• To-do item a: Rewrite everything in the forum thread from "General Discussion" down to "as a string.", swapping "dialect" for "accent".

(Selected passage begins)

Click here to register.

General Discussion

Log Phenome?
User: Tom J.
Date: 11/18/2020 11:17 am
Views: 64
Rating: 0

I'm currently working with Julius. An initial thought I had was to log the phenomes as heard by Julius so I could spot problems with my dialect vs the model.

It just dawned on me that my AI really doesn't need to have human readable responses trained. If there were a way to use Julius or another speech recognition tool for that matter to log the phenomes then the API I've written could return that as a string.

My AI could have a limitless vocabulary and without the step of passing through the dictionary the returned string should be very fast.

Now I'm wondering if simply writing a .voca file with just the individual phoenetics as matches rather than words as matches to phoenetic groups  would achieve this.

Anybody ever explore this particular rabbit hole?

--- (Edited on 11/18/2020 11:17 am [GMT-0600] by Tom J.) ---

Re: Log Phenome?
User: kmaclean
Date: 11/18/2020 11:36 am
Views: 10
Rating: 1

take a look at wav2letter - which started out as a way of predicting letters directly from the raw waveform


--- (Edited on 11/18/2020 12:36 pm [GMT-0500] by kmaclean) ---

Re: Log Phenome?
User: Tom J.
Date: 11/20/2020 10:57 am
Views: 16
Rating: 0

Thank you kmaclean,

I made a direct phenome to phenome dictionary and it works but Julius never appears to hear the same thing twice without triphones to match and there are no distinct spaces between words since every phenome is considered a word.

In all I'm glad I conducted the experiment.

I'm going to take the wav2letter suggestion next and play with it but I can't help but wonder if Julius doesn't have options in the jconf to set the spacing of words. If I could do an additional space between words it would be a matter of iterating the string in c++ and eliminating single spaces only.

Then perhaps write a dictionary that's more or less matching chunks of words.

--- (Edited on 11/20/2020 10:57 am [GMT-0600] by Tom J.) ---

--- (Edited on 11/20/2020 10:59 am [GMT-0600] by Tom J.) ---

(Selected passage ends)
(The records begins)

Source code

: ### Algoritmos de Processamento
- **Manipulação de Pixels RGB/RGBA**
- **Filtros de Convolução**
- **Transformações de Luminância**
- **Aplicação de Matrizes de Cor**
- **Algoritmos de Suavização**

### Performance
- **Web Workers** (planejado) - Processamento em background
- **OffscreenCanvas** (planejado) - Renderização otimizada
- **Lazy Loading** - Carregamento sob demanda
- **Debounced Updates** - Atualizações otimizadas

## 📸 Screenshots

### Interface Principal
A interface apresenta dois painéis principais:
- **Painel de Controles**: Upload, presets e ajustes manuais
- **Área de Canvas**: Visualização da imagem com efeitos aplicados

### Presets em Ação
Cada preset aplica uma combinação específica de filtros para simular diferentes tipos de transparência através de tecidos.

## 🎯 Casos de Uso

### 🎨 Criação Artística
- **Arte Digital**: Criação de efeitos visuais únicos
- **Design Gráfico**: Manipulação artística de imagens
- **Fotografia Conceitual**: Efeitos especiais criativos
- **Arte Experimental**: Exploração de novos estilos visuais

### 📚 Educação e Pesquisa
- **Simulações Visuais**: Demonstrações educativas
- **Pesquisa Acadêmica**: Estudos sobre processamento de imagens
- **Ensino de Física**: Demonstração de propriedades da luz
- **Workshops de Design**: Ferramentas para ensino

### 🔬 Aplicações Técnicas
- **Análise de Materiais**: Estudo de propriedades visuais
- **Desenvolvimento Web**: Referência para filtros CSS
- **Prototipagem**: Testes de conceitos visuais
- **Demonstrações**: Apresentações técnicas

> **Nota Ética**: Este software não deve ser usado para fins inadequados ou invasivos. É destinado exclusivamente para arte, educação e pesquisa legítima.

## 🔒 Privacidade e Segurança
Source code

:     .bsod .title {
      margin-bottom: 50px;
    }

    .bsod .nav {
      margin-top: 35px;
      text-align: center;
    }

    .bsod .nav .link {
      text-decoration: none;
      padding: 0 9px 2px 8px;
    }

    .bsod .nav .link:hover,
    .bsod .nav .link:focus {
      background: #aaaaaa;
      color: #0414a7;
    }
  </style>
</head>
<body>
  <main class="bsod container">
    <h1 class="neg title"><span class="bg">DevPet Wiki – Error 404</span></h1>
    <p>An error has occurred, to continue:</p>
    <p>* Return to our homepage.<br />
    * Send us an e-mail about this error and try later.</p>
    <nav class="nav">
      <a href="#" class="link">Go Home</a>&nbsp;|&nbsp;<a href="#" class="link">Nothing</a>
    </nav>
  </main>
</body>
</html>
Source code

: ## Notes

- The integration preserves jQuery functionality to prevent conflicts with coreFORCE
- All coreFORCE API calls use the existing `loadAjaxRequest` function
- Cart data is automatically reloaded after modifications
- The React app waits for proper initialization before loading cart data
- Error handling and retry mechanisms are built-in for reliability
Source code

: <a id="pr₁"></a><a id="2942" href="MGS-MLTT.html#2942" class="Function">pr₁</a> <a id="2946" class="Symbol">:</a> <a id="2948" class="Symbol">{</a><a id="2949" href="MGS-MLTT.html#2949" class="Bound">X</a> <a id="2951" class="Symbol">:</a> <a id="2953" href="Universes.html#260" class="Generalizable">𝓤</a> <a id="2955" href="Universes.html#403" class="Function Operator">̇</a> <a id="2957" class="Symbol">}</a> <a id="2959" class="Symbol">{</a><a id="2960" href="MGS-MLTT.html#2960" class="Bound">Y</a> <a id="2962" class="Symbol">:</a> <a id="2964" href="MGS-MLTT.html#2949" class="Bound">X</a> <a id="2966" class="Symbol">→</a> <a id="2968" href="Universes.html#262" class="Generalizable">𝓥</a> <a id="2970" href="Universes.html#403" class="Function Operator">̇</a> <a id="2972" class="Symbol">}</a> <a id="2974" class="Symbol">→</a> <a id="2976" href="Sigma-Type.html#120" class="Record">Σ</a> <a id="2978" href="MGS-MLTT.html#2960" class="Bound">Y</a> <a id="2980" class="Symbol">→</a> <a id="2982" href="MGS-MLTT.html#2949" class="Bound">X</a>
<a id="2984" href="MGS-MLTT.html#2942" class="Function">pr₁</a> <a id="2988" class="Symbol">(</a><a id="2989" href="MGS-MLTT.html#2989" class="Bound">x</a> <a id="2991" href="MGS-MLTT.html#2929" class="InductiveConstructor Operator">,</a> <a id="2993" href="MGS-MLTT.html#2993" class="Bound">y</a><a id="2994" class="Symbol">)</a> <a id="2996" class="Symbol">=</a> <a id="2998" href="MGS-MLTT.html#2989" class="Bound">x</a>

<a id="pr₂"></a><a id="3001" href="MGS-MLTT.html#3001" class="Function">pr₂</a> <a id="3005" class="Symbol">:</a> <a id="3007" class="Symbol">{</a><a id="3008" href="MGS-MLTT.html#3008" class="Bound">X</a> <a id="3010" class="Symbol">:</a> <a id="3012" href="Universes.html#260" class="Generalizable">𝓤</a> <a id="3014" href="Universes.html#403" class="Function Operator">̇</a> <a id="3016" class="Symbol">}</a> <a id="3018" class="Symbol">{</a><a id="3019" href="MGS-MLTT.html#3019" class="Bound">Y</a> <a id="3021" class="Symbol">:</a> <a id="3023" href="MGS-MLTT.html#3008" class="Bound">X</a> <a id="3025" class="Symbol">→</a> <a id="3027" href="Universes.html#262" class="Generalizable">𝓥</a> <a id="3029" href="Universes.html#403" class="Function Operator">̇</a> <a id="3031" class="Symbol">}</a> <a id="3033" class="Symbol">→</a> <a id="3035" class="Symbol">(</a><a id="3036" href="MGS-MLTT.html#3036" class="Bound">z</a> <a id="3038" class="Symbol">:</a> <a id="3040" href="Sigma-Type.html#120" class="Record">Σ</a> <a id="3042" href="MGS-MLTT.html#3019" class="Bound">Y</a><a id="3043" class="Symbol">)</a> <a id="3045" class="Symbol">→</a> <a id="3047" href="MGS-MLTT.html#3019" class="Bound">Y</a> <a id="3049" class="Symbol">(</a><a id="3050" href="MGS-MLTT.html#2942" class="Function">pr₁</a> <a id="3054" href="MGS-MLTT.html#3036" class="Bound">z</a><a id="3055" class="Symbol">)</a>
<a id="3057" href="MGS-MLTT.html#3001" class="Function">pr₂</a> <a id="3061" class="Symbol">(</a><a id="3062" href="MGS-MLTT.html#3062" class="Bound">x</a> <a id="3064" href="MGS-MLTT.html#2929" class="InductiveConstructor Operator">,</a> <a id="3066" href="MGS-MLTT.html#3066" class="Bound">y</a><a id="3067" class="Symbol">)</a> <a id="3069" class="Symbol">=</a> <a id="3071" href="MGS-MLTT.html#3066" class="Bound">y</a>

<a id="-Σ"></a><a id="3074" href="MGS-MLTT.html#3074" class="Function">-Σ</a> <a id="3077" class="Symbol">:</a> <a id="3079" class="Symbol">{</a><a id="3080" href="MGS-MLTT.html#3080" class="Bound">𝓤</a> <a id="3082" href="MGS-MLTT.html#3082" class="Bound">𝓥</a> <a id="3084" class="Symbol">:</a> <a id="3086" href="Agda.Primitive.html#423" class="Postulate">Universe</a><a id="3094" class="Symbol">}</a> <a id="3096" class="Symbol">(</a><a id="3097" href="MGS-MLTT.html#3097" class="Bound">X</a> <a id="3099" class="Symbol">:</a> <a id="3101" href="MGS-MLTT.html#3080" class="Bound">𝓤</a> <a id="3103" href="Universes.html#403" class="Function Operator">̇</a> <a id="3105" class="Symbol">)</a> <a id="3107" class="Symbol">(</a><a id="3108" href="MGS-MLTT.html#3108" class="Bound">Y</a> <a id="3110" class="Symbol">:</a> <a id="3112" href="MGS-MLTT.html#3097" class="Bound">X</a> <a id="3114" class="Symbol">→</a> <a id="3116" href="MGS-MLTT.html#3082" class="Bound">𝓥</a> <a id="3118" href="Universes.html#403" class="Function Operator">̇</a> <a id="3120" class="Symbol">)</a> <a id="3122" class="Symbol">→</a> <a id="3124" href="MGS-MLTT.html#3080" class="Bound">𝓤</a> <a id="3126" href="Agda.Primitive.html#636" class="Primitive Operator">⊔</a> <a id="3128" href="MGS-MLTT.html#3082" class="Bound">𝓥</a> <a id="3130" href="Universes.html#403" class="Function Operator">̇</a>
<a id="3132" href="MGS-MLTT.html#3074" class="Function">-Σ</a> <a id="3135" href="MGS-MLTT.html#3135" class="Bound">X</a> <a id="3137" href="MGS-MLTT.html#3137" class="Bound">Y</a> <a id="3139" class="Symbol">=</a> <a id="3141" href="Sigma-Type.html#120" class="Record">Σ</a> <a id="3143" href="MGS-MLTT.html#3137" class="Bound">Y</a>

(The records ends)

• To-do item b: Print the listing exactly, everything from its first line down to the line that contains "- **Algoritmos de Suavização**", and nothing else.

• Expected output a:
General Discussion

Log Phenome?
User: Tom J.
Date: 11/18/2020 11:17 am
Views: 64
Rating: 0

I'm currently working with Julius. An initial thought I had was to log the phenomes as heard by Julius so I could spot problems with my accent vs the model.

It just dawned on me that my AI really doesn't need to have human readable responses trained. If there were a way to use Julius or another speech recognition tool for that matter to log the phenomes then the API I've written could return that as a string.

• Expected output b:
Source code

: ### Algoritmos de Processamento
- **Manipulação de Pixels RGB/RGBA**
- **Filtros de Convolução**
- **Transformações de Luminância**
- **Aplicação de Matrizes de Cor**
- **Algoritmos de Suavização**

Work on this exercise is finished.